I saw a podcast where the main guy behind Claude Code, Boris, just casually explained that at Anthropic where there are some software developers using sometimes multiple 6 figure values in dollars PER MONTH on their tokens for running their swarms of Claude agents...that might make you some kind of productivity guru but try going to your CFO and asking for these kinds of figures from each software developer PER MONTH...they will spit coffee out in your face and burst out laughing.
It would be the equivalent of saying 'yeah we want a new CAD and design management package that we basically prompt and it does everything for us'
'How much is it?'
'Well, upwards of 7 figures per year, per design engineer, and we have about 400 design engineers'.
'You want half a billion pounds, per year, so you can all play with your imaginary friends? No...piss off and get back to work'
Was absolutely comical to watch.
Claude is useful for software engineers. It’ll be useful until something is better-enough and then we’ll all move on to that.
Most folks are using both Claude/Codex together anyways, undermining the idea that Anthropics corporate strategy mattered in the market.
I mean, a lot of developers have 90% of their code being written by AI (myself and my friends at the labs included). Obviously YMMV depending on your codebase and individual skill.
"Software engineers will at times overestimate their capabilities, as demonstrated by the METR study that found that developers believed they were 24% faster when using LLMs, when in fact coding models made them 19% slower. This, naturally, makes them quite defensive of the products they use, and whether or not they’re actually seeing improvements."
I wonder what he thinks about the new METR update that showed a net speedup as a lower bound (due to participants literally not wanting to even tackle tasks with AI due to how slow it would be), with the returning devs having the greatest improvements in speedup?
"for one of Anthropic’s greatest lies: that AI can “work uninterrupted” for periods of time, leaving the reader or listener to fill in the (unsaid) gap of “...and actually create useful stuff.”"
We're probably at the beginning of the S curve for long-running tasks that create useful stuff (https://ladybird.org/posts/adopting-rust/) but it clearly needs hand-holding and a way to self-verify work.
"No amount of DarioMath about how a model “costs this much and makes this much revenue” changes the fact that profitability is when a company makes more money than it spends."

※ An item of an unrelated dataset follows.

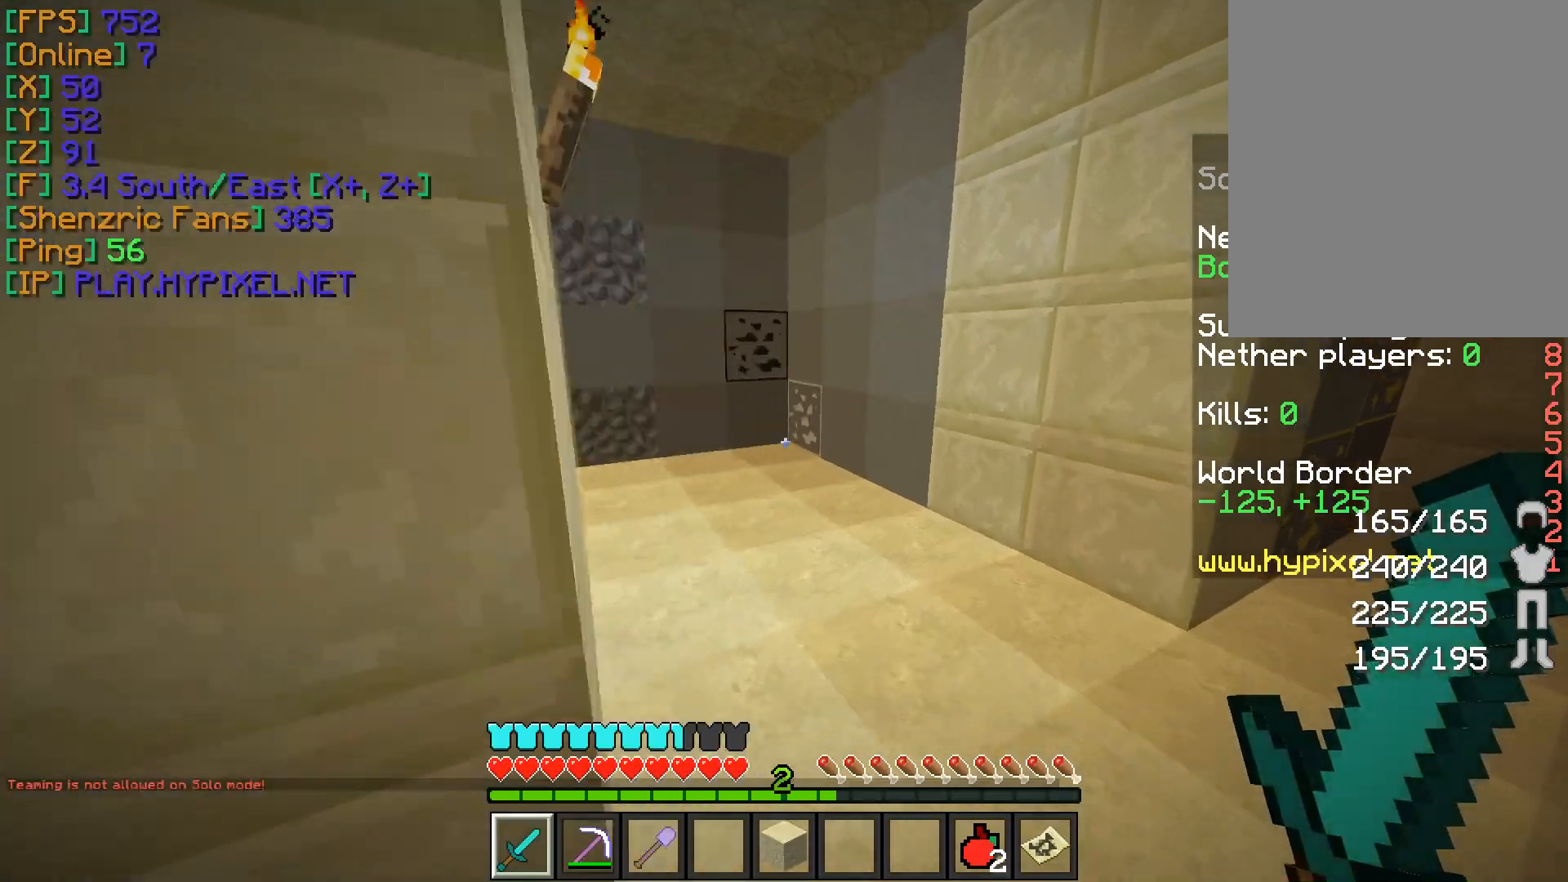
{"keys": ["d", "w"], "mouse": [], "events": []}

Feels like he's being dishonest here because the economics of the labs are unique (and precarious). Each model (revenue - cost to train and serve) is profitable. Labs invest in the next model to maintain their advantage, otherwise people will stop using their latest models. This probably doesn't go on in perpetuity (which is what Ed should've analyzed more). To his benefit, he's right that CC subscriptions are currently being subsidized.
[Insert quotes of Dario saying models will be smarter than most humans or Nobel laureates]
I mean, he's not wrong in certain definitions of "smart". They're already well above the average human in terms of testable world knowledge, math, coding, science, etc... but obviously fall short in other ways compared to humans.
Oh, I don't know about that. That's a very big claim.
I don't trust either of them but I have a different reading of their motivations. Altman comes off to me like a ruthless sociopath who lies as easily as he breathes and Amodei comes off to me as more of an over-enthusiastic goober who is a bit high on his own supply.